-- Passage to read --
For one, Russia has long been wary of shrinking its oil output for fear of also shrinking its market share, and is thus unlikely to quickly cave to Saudi Arabia's demands. And compared with Riyadh, Moscow also has more cash reserves to ride out a period of low prices. Saudi Arabia's oil-dependent economy, on the other hand, will be among those hardest hit from the very price cuts to it's now willingly helping to exacerbate.
Following Russia's recent falling out with Saudi Arabia on production cuts, the meeting of the OPEC+ Joint Technical Committee scheduled for March 18 — which Russian officials had previously said they would attend — was canceled. Russian Energy Minister Alexander Novak then put the nail in the coffin on March 13, telling Russian state media that Moscow sees no basis for returning to negotiations with its former OPEC+ partners. Russia’s decision to pull out was precipitated by the Saudi-driven ultimatum to back a 1.5 million barrels per day (bpd) of production cut through the end of 2020. But in many ways, Moscow's response was a long time coming, and reflects its focus on market share and long-term revenue maximization.
Russian commitments to production cuts under the OPEC+ framework has never exceeded 300,000 bpd. Saudi Arabia, by contrast, has consistently overperformed on its obligations since the initial December 2016 agreement on production restraint. Compared with Saudi Arabia, Russia has also often taken longer to implement cuts. As a result, Russia has largely maintained its volume in recent years, and even benefited from the 2017-2019 price surge, while failing to bear anywhere near a proportional share of the burden — a trend that has increasingly frustrated Saudi Arabia. In fact, Russian production of hydrocarbon liquids was actually higher in the first quarter of 2020 than it had been in December 2016.

-- What this exercise asks --
a) Write out the stretch of the passage on the Russia–Saudi oil dispute from "Following Russia's recent" through "long-term revenue maximization.".
b) Please recast the paragraph of the passage on the Russia–Saudi oil dispute that begins "Russian commitments to production cuts" as a short bulleted list that keeps its main facts.
c) Proceed with the passage on the Russia–Saudi oil dispute, starting after its last sentence.
The data after this passage comes from a separate source.

-- Collected data --
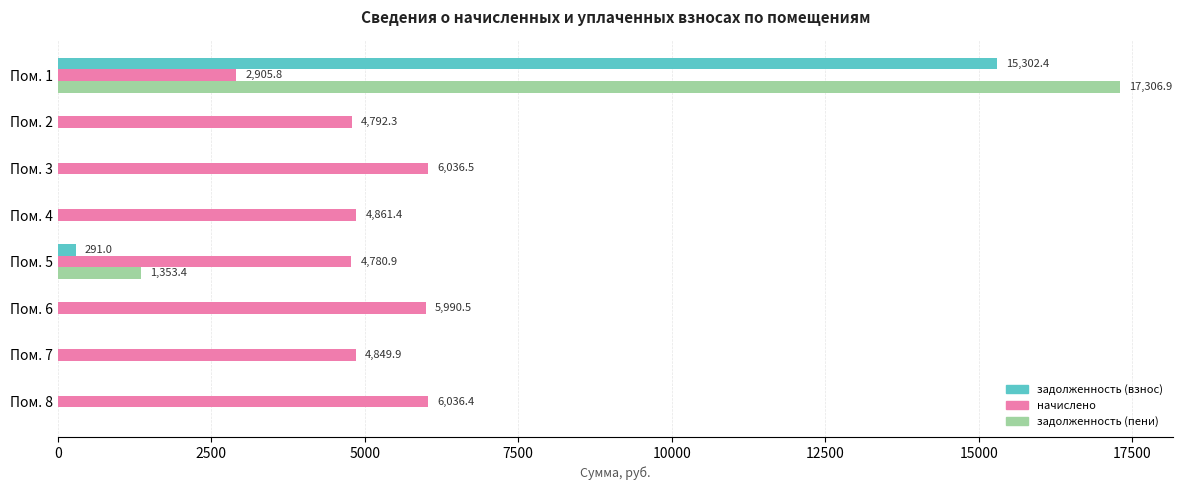

Which category has the highest value in the задолженность (взнос) series?

Пом. 1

-- Answers to the tasks --
a)
Following Russia's recent falling out with Saudi Arabia on production cuts, the meeting of the OPEC+ Joint Technical Committee scheduled for March 18 — which Russian officials had previously said they would attend — was canceled. Russian Energy Minister Alexander Novak then put the nail in the coffin on March 13, telling Russian state media that Moscow sees no basis for returning to negotiations with its former OPEC+ partners. Russia’s decision to pull out was precipitated by the Saudi-driven ultimatum to back a 1.5 million barrels per day (bpd) of production cut through the end of 2020. But in many ways, Moscow's response was a long time coming, and reflects its focus on market share and long-term revenue maximization.

b)
- Russia's production-cut commitments under OPEC+ have never exceeded 300,000 bpd.
- Saudi Arabia has consistently overperformed on its obligations since the December 2016 agreement.
- Russia has often taken longer than Saudi Arabia to implement cuts.
- Russia largely kept its volume and benefited from the 2017–2019 price surge without bearing a proportional share of the burden, which increasingly frustrated Saudi Arabia.
- Russian production of hydrocarbon liquids was higher in the first quarter of 2020 than in December 2016.

c)
Deputy Prime Minister Igor Sechin — who's also the CEO of Russia's state-owned oil giant, Rosneft — has vocally opposed participating in OPEC+ from the beginning, but was overruled by President Vladamir Putin. However, the Russian oil industry’s argument against ceding more of its market share has been strengthened since the prices for Brent crude oil futures surged past $70 in 2018. This resulted in U.S. production growth of more than 2 million bpd in 2019, offsetting demand for Russian crude (as well as the entirety of global demand growth). But U.S. shale isn't the only price-sensitive supply. Roughly half of the supply growth is now coming from outside the United States as well, mostly from deepwater projects in Norway, Brazil, and Guyana.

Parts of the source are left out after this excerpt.